__Work request__
How many lines in the records below contain the word "Výsledek"? Answer with the number only.

___ Data shown ___

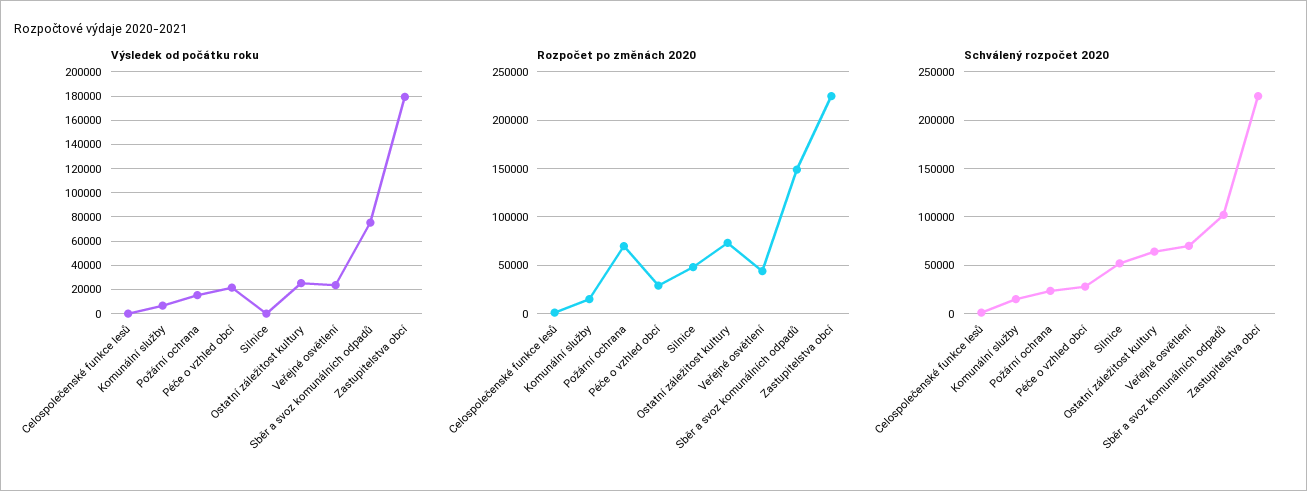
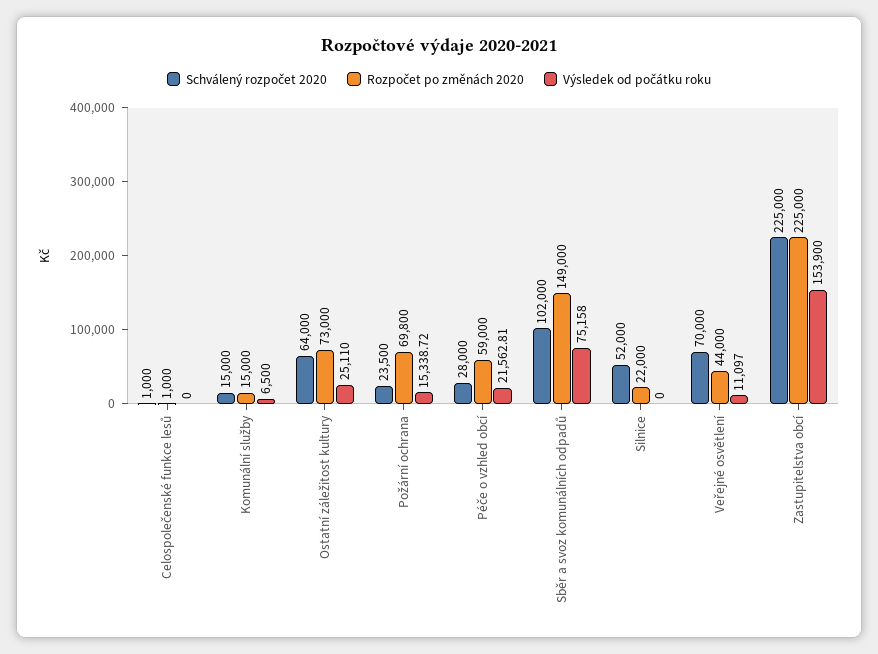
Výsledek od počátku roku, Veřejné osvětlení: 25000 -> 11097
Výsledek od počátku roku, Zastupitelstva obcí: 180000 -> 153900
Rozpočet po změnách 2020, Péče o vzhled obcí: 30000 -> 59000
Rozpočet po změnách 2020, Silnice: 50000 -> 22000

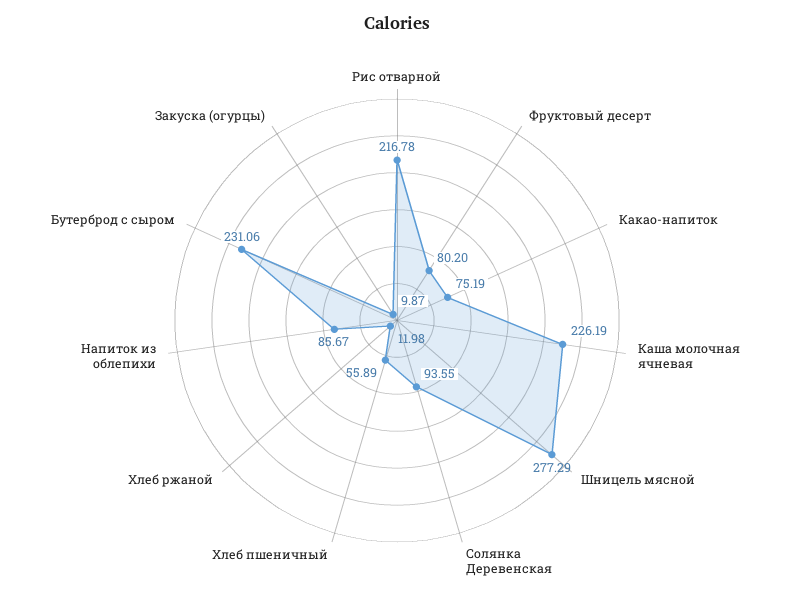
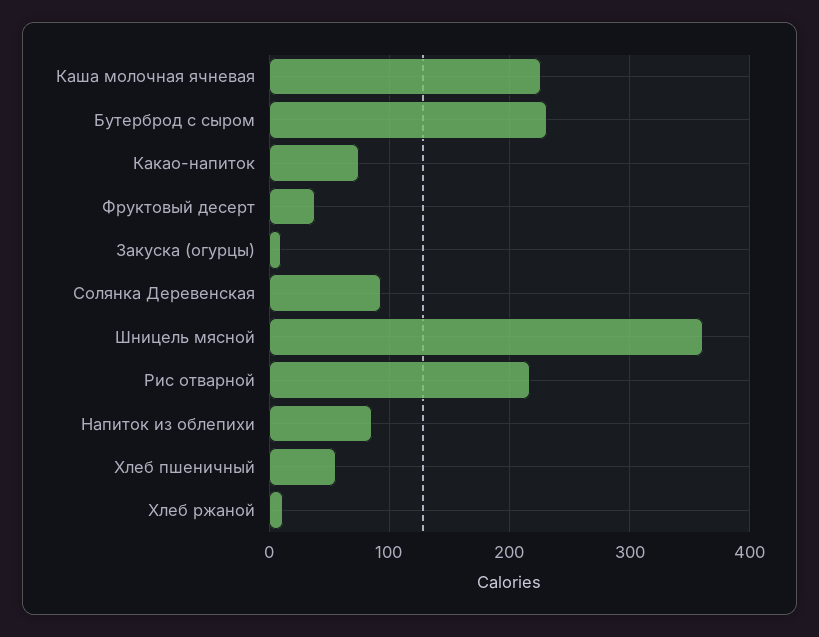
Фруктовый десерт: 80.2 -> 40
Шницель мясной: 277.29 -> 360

___

__Response below__
2